Karisse Sakahara is so at home in the classroom that it might be surprising to learn that academics isn’t her first career. Prior to teaching – now for a decade, with five years at Punahou – the third-grade teacher thrived in the fast-paced world of news for nearly 15 years. After graduating from Santa Clara University with a degree in communications and a minor in dance, Sakahara began a career in TV journalism as a morning news producer in California’s dynamic Bay Area, then onto Oregon, Oklahoma and Sacramento. A move back home to Hawai‘i began an unexpected transition to teaching, while taking a break to raise a family with husband Tim, a fellow news and communications professional. She now brings the same energy and planning that went into producing engaging, informative newscasts for the public into presenting lessons to her third grade students.
Before you became a teacher, you got your start in journalism. What was that like?
I started as an intern on the teleprompter for a 5 a.m. morning news show in San Jose, back in the day when you’re literally feeding carbon copies through a conveyor belt. Everyone goes into broadcast news thinking they’re going be an anchor, on camera, but what was more appealing to me was the writing part of it, gathering and disseminating the news, and the choices that go into putting together a daily newscast.
What memorable news did you cover?
9/11. That was life-altering, and I remember it vividly. Tim called to wake me before my typical morning assignment meeting. I remember sitting there in shock on that Tuesday and just working around the clock until the following Sunday. It was exhausting and taxing emotionally, because as a producer, you’re filtering a lot of stuff.
After a high intensity job as a news producer, how did you get into teaching?
I was taking some time off before the birth of our daughter, after we had moved back to Hawai‘i, where I’m from. Our son was going into elementary school. I had covered education and I now had time to do something in a school setting, so I started volunteering at his school. I really loved being at the school. Eventually, I applied for a master’s in education at UH Ma¯noa, got in and jumped in feet first. When people hear that I left news, they might think, where’s the logic in that, but my life in news really set me up to be the kind of teacher I am today.
What role does your previous career in news play in the classroom?
I see every day in front of the kids as producing a newscast. It’s just longer, the audience is a little younger, it’s live, but it’s a production of sorts. I can see the script, the rundown of my day as if it’s a rundown for 30-minute or hour-long newscasts. It’s very much how a live newscast would unfold. I’m always watching the clock, thinking what I need to cut from here or add there.
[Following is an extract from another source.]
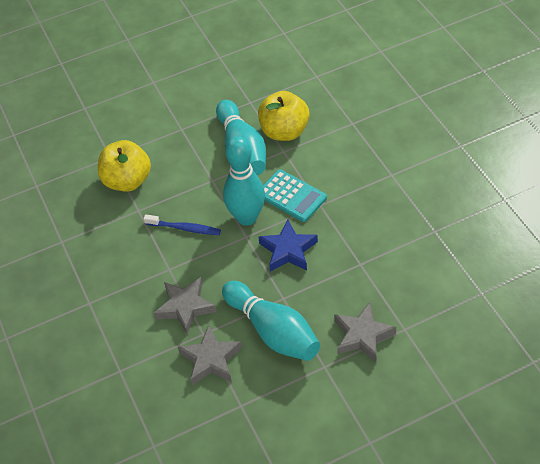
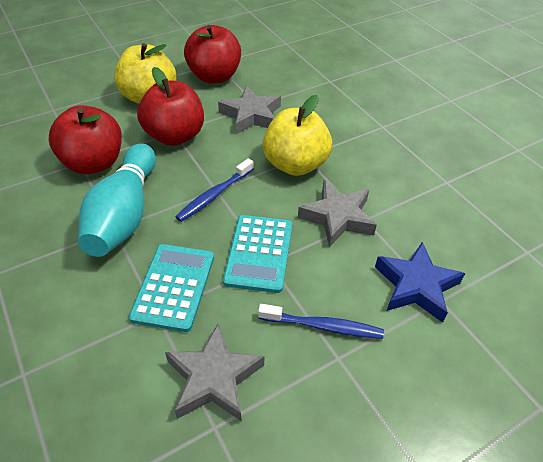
blue toothbrush: [144,214,221,235] = 1 -> [175,158,254,222] [258,304,384,339] = 2
red apple: none = 0 -> [49,105,122,174] [137,67,204,146] [184,25,241,83] = 3
turquoise bowling pin: [216,100,266,175] [222,281,320,361] [223,136,265,226] = 3 -> [78,144,156,257] = 1
turquoise calculator: [263,169,327,222] = 1 -> [129,244,214,332] [223,215,292,293] = 2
How am I going to move and shift things for my ‘commercial breaks’ – recess, lunch, snack. When I introduce something, it is like a show open. I think about how I’m going to deliver visuals or graphics. How am I going to engage them and get their attention right off the top? I really do feel like my life as a producer set me up for the way I approach teaching. My goal is always to engage, inform and generate a buzz around what we’re learning.
Speaking of the news, your son Shea ’23 was featured on the cover of The Hawai‘i Herald, Hawai‘i’s Japanese American Journal, last August, and your daughter Makena ’25 self-published a book of poetry. Can you talk about your children?
My son Shea was born with cerebral palsy. He had to really work through a lot of challenges when he was younger, but he’s resilient, confident and definitely my source of inspiration. His determination has led him to learn to play baseball with one hand. In sixth grade, he founded Strong Start 4 Kids through the Luke Center for Public Service, a project to raise donations of school supplies for children in need.
Makena is my writer. She has been a wordsmith from the time she could write. She never ceases to amaze me and touch me with her words. Her book is a collection of 80 poems. It was something she wanted to do, she did it herself and we’re so proud of her.